This is part of one week series of posts on a new journal, Memory, Mind & Media. Today's post is by Kathleen Murphy-Hollies (PhD student at the University of Birmingham) who talks about the role of stories in public debates. She is summarising a paper co-authored with Lisa Bortolotti and recently published in the inaugural issue of Memory, Mind & Media. The paper is available open access here.
We are all drawn to stories in their many forms, and the prevalence of them on digital media may be one reason why we have embraced those media so much. On social media we see lots of stories being told, often in support some general claim. For example, people have been sharing experiences of getting the COVID vaccine and of not getting the vaccine, often in the hopes of supporting general claims about whether people should get vaccinated. However, can personal stories be taken as evidence supporting general claims?
People’s stories about what kind of things happened to them after having the COVID vaccine might not get at the truth about the potential side effects of the vaccine. They don’t capture the causal relationship between getting the vaccine and experiencing side effects.

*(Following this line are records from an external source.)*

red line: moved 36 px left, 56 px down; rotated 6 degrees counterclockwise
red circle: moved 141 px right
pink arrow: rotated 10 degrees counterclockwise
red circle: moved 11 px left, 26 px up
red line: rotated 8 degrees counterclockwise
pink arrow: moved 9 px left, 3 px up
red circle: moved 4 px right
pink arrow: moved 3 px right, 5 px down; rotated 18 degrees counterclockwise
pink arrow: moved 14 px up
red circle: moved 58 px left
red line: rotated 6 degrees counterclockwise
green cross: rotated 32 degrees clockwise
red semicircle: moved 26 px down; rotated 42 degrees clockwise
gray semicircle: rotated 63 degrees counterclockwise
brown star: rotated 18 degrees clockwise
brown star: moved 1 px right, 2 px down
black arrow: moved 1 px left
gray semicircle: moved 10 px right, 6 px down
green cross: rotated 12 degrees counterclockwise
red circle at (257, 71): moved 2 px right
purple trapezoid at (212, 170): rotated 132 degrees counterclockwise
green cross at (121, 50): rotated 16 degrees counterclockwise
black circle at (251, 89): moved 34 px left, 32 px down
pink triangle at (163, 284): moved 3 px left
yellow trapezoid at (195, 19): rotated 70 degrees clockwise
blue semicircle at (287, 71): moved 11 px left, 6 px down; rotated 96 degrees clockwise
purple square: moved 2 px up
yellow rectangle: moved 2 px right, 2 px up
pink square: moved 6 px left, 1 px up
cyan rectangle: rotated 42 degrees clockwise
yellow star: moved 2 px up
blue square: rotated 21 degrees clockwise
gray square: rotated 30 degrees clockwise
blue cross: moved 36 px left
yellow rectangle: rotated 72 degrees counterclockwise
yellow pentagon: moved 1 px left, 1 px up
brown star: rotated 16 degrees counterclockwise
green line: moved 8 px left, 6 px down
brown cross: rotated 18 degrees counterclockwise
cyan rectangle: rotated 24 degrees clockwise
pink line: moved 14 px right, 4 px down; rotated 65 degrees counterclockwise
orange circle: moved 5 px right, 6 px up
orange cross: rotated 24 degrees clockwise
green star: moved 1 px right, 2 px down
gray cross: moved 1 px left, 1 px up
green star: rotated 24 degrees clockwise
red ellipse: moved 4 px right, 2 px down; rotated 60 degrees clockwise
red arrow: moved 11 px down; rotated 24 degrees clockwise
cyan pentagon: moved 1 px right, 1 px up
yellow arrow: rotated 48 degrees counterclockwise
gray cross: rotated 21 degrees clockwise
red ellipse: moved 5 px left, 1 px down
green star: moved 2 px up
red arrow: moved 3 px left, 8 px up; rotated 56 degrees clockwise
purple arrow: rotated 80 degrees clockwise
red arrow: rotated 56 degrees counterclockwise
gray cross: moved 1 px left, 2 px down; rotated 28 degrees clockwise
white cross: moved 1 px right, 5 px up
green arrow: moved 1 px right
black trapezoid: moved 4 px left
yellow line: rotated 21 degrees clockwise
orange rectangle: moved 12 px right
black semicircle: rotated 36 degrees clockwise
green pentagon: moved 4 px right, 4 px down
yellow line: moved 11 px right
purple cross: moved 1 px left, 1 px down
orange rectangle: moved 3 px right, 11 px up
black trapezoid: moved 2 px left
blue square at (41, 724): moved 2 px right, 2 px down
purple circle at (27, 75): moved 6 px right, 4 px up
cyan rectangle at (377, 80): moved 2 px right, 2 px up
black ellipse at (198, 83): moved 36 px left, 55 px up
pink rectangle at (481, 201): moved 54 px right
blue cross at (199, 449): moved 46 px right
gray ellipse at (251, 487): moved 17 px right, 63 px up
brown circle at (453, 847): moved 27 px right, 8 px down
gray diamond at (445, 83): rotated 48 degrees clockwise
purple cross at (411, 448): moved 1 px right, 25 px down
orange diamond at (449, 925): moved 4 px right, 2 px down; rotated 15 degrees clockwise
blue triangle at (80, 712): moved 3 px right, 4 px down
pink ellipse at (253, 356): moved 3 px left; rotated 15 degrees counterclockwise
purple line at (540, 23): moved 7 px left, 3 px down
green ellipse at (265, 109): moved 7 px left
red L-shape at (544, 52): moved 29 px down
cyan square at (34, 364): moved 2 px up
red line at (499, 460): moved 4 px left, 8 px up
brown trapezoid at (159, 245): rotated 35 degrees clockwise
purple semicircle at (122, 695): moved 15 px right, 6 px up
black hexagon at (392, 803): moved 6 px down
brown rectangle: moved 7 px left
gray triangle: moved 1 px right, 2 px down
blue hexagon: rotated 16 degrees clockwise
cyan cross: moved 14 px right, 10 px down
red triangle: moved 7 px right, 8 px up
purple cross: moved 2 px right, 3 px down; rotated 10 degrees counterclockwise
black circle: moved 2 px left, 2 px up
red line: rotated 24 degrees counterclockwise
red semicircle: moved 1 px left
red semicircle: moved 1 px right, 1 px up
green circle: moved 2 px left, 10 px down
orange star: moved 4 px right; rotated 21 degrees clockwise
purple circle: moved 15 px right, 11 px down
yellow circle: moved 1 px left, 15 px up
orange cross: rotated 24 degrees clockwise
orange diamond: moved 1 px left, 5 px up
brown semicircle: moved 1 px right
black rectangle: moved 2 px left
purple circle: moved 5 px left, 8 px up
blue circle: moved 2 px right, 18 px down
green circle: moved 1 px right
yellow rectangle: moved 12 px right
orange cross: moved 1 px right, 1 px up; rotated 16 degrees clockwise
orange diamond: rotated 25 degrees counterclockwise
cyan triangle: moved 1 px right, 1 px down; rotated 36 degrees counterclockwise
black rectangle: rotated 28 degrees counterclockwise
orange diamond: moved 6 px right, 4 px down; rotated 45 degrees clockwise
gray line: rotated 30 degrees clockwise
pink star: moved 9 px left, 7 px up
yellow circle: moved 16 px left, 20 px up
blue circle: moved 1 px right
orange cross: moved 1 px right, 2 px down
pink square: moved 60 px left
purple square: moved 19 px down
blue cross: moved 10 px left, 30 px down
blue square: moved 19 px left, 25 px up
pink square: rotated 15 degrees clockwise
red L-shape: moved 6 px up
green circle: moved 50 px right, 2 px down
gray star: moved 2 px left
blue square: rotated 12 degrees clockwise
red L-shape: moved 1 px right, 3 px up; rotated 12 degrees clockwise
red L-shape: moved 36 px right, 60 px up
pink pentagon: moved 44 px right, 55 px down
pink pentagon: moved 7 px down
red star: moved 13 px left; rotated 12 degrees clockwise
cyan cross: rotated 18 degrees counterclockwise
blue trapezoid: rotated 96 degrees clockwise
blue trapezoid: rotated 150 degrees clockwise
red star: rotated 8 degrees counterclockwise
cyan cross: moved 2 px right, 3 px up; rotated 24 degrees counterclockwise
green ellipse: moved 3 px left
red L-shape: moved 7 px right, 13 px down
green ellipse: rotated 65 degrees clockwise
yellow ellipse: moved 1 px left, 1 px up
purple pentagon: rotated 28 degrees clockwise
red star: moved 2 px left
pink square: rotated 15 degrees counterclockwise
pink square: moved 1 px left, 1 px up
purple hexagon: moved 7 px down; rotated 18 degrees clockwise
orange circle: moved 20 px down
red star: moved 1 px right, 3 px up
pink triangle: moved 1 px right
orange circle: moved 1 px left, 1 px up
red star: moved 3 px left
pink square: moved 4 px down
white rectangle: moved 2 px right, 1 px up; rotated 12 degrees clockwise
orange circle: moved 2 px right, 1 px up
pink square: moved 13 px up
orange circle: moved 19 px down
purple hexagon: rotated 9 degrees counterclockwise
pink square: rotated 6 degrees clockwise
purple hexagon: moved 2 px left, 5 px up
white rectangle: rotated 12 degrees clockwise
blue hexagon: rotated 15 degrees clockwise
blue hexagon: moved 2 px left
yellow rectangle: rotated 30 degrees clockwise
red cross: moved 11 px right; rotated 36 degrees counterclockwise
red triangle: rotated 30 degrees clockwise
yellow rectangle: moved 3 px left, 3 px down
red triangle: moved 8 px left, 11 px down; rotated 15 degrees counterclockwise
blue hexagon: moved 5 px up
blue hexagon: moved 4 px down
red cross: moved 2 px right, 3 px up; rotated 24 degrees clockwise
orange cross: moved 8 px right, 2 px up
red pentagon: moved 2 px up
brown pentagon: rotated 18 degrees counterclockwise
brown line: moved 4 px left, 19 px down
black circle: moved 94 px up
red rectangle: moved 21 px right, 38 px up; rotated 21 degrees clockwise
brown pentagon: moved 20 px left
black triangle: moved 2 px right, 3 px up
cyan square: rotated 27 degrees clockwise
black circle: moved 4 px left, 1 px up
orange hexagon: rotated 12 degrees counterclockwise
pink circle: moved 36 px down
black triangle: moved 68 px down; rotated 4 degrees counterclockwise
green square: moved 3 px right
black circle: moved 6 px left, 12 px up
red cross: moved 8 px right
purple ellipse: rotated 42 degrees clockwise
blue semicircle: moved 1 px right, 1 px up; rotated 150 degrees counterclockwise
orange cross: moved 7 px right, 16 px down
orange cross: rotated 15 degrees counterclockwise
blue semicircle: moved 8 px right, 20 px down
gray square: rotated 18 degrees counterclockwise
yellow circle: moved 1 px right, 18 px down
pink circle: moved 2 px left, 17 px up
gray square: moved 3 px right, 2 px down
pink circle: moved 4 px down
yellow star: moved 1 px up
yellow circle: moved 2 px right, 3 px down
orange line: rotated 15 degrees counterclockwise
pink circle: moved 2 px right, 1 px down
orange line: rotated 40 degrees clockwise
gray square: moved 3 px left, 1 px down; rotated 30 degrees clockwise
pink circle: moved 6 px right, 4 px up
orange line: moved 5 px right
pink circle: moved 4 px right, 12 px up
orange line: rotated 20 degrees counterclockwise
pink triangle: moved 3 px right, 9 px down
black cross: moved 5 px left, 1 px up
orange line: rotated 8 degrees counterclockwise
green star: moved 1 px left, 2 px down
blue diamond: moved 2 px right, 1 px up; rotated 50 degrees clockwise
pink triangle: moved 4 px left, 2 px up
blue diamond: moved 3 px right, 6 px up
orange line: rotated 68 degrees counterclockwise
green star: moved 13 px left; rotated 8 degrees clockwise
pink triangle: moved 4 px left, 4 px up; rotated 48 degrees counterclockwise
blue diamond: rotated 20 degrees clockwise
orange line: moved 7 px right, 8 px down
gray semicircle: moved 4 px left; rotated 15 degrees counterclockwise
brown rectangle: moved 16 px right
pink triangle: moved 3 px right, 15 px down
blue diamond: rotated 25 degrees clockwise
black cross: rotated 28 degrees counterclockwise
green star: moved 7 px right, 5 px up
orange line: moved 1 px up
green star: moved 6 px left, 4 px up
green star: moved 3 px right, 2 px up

When we attend to a story, we tend to be drawn to its aesthetic features, we are moved by how it makes us feel, and are motivated to think and act in ways that are consistent with the morale of the story. Often, stories are edited so that they fulfil these purposes, being moving, engaging, and inspiring. This means that they may omit details that would be important to assessing the relevant causal relationships, or include details that would not.On digital media especially, stories have the power to reach a very large audience very quickly. Stories shared online can be co-constructed, in that multiple-storytellers engage with the story via liking, commenting, and sharing (Page et al. 2013). This means that people who are geographically and culturally separated can come together and contribute to stories which embody and reflect shared identities. In a way, stories can be very valuable ‘windows into other worlds’. By accessing stories, we learn about other people's first-person experiences and perspectives. For instance, members of disabled and marginalised groups sharing their experiences has been particularly valuable for raising awareness about problems of discrimination and stigma, and starting to tackle them.